Exposing Metrics via Spring Boot Actuator
Having measured the metrics, we still need to expose them, so that
some monitoring tool can pick them up. Using Spring Boot, you can simply
add a dependency to the Actuator Plugin.
By default Actuator will create a REST endpoint on /metrics
which lists several
metrics already, including some resources metrics as well as counts on different
page hits.
Spring Boot has support for Dropwizard by default, so that all metrics created with Dropwizard will automatically be exposed on that endpoint.

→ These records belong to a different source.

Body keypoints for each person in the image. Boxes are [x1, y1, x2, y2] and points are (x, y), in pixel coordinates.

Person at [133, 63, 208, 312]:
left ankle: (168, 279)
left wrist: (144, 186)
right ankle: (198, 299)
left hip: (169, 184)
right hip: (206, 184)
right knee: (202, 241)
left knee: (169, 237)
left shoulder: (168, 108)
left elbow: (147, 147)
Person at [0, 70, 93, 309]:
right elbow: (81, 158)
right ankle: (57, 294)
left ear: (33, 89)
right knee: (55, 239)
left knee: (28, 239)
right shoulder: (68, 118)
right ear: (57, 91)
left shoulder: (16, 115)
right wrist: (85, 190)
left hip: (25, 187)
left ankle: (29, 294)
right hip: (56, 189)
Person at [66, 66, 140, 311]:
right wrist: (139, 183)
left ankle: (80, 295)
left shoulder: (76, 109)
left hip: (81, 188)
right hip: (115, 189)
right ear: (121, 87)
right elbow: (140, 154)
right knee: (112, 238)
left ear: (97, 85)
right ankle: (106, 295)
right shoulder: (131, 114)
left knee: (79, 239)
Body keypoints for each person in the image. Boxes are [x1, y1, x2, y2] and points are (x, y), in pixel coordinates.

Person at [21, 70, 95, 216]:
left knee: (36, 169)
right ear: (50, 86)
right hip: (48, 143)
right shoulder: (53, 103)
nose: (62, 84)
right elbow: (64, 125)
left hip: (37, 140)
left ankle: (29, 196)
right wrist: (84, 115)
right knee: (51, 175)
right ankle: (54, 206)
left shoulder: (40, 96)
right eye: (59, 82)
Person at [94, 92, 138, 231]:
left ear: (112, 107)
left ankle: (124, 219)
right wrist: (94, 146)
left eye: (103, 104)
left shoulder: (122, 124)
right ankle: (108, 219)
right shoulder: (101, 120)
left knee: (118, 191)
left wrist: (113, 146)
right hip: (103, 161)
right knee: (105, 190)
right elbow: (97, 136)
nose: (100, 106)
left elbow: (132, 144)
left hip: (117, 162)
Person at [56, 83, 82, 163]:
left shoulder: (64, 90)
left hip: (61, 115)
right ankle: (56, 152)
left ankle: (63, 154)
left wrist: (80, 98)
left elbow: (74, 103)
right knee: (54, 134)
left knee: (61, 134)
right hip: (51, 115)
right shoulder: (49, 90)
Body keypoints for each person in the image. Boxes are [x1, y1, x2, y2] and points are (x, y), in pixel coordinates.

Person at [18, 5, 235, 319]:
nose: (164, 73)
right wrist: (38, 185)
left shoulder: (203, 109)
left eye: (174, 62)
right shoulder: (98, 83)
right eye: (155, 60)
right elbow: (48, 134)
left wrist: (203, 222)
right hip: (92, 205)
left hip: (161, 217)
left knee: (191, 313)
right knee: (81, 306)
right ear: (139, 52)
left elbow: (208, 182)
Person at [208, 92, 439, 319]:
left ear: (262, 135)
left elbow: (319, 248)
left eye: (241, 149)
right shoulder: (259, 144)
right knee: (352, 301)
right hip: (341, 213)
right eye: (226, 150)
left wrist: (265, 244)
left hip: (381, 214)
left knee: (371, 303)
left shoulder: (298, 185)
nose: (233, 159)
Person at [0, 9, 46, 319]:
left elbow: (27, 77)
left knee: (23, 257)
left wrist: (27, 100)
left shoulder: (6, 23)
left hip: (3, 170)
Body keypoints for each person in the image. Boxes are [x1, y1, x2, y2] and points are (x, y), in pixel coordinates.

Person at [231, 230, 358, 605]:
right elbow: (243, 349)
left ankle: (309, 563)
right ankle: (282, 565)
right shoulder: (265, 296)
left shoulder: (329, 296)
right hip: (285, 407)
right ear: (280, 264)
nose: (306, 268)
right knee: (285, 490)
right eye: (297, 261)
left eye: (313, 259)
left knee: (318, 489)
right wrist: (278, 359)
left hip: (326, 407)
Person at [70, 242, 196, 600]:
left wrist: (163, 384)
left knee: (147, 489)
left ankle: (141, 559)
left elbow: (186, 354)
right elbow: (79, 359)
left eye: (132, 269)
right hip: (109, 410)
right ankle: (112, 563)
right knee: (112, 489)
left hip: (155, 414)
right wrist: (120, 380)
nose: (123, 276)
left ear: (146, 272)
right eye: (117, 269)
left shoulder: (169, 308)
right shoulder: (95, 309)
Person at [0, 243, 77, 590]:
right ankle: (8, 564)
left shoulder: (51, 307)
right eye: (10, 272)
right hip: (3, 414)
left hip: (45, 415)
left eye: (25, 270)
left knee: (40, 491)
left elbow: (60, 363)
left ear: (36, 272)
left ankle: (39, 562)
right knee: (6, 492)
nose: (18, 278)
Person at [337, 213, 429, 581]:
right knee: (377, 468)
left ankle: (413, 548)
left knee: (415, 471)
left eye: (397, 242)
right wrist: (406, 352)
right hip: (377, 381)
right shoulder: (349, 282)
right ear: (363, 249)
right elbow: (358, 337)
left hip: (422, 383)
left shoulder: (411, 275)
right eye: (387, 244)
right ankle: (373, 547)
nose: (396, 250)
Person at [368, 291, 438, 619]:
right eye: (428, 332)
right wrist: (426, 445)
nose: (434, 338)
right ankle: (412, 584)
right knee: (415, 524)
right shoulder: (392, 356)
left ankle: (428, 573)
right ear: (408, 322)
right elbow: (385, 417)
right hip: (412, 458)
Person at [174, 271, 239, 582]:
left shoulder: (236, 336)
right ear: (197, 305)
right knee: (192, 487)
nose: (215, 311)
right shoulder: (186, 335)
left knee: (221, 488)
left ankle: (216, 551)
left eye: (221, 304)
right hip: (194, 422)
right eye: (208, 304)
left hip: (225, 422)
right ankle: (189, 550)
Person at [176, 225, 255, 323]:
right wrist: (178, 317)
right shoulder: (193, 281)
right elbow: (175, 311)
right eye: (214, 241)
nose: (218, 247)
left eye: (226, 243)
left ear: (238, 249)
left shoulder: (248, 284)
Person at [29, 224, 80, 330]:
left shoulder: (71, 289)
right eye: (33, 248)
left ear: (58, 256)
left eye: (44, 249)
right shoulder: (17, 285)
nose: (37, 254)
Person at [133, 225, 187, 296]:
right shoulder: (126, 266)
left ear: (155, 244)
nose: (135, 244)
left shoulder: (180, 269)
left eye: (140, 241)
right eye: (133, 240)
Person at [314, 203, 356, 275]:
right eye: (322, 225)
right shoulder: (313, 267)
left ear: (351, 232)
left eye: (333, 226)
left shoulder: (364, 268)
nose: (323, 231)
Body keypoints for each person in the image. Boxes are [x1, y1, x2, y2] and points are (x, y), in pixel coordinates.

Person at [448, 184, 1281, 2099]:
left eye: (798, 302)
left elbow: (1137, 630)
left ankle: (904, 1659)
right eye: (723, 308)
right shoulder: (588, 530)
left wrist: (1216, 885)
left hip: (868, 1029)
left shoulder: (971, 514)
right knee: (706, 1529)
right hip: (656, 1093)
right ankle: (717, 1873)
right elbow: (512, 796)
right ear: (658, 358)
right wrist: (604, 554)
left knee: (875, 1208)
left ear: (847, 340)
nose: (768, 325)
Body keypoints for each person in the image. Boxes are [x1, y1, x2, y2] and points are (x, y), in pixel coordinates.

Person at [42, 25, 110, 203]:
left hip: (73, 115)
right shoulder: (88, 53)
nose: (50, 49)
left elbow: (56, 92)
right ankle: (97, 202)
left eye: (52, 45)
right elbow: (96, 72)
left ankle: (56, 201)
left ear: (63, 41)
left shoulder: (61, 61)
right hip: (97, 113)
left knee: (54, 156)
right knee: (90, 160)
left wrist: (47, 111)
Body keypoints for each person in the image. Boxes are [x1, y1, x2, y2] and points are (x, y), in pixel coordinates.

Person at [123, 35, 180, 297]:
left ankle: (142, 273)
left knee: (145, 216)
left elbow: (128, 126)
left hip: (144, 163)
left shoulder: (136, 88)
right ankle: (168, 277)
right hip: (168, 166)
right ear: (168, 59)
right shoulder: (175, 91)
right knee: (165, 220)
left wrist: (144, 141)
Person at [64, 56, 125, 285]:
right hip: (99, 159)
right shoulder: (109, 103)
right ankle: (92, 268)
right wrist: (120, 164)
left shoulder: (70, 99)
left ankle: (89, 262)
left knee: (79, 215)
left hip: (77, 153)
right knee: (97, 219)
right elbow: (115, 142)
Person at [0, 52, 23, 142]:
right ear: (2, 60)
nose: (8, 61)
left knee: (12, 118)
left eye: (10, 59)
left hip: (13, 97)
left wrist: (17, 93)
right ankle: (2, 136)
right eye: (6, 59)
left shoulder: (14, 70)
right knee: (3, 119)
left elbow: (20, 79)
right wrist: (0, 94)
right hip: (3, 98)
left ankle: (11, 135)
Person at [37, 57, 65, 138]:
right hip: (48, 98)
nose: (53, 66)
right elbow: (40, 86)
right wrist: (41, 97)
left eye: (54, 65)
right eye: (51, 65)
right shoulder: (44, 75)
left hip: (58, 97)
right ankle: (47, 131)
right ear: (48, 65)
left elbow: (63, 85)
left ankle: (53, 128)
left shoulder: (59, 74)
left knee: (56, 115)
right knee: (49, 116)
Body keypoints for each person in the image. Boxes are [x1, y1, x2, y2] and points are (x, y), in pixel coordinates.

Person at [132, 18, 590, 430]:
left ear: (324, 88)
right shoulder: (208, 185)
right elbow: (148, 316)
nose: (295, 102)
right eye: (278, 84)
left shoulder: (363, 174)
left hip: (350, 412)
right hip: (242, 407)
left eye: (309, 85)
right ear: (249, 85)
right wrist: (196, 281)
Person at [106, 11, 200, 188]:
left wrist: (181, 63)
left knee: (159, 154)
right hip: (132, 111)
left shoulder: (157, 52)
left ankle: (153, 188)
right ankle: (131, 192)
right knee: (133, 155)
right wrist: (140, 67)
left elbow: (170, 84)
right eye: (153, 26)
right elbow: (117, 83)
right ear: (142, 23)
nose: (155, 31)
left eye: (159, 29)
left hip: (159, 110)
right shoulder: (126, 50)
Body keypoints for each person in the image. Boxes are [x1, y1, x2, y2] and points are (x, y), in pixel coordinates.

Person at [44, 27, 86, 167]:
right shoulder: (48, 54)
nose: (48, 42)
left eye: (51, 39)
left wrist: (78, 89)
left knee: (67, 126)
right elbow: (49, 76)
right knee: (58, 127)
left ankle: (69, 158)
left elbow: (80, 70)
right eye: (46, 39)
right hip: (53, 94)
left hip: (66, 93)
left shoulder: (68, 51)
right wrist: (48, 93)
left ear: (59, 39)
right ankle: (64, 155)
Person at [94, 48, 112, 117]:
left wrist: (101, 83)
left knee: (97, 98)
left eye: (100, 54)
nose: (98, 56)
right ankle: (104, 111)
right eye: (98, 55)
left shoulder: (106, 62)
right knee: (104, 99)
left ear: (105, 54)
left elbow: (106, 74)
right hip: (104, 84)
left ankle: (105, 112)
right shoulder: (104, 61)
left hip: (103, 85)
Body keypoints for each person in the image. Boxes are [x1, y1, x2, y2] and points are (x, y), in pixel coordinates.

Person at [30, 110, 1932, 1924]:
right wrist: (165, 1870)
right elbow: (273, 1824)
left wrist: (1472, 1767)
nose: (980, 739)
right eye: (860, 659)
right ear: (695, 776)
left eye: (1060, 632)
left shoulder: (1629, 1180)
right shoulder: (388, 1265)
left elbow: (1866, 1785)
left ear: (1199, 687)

Calling the endpoint results in a JSON structure like the following:
{
"classes": 13387,
"classes.loaded": 13387,
"classes.unloaded": 0,
"datasource.primary.active": 0,
"datasource.primary.usage": 0.0,
"gc.ps_marksweep.count": 4,
"gc.ps_marksweep.time": 498,
"gc.ps_scavenge.count": 17,
"gc.ps_scavenge.time": 305,
"heap": 1860608,
"heap.committed": 876544,
"heap.init": 131072,
"heap.used": 232289,
"httpsessions.active": 0,
"httpsessions.max": -1,
"instance.uptime": 3104,
"mem": 988191,
"mem.free": 644254,
"nonheap": 0,
"nonheap.committed": 115008,
"nonheap.init": 2496,
"nonheap.used": 111648,
"processors": 8,
"systemload.average": -1.0,
"threads": 19,
"threads.daemon": 16,
"threads.peak": 20,
"threads.totalStarted": 25,
"uptime": 20126,
"payments.count": 0,
"payments.fifteenMinuteRate": 0.0,
"payments.fiveMinuteRate": 0.0,
"payments.meanRate": 0.0,
"payments.oneMinuteRate": 0.0,
"payments.snapshot.75thPercentile": 0,
"payments.snapshot.95thPercentile": 0,
"payments.snapshot.98thPercentile": 0,
"payments.snapshot.999thPercentile": 0,
"payments.snapshot.99thPercentile": 0,
"payments.snapshot.max": 0,
"payments.snapshot.mean": 0,
"payments.snapshot.median": 0,
"payments.snapshot.min": 0,
"payments.snapshot.stdDev": 0
}
Wrap-Up
When implementing a web application, think of the business metrics you want
to measure and add a Dropwizard Meter
or Timer
to create those metrics.
It’s a few lines of code that provide a huge amount of insight into an
application running in production.
Spring Boot offers first class support for Dropwizard metrics by automatically
exposing them via the ‘/metrics’ endpoint to be picked up by a monitoring tool.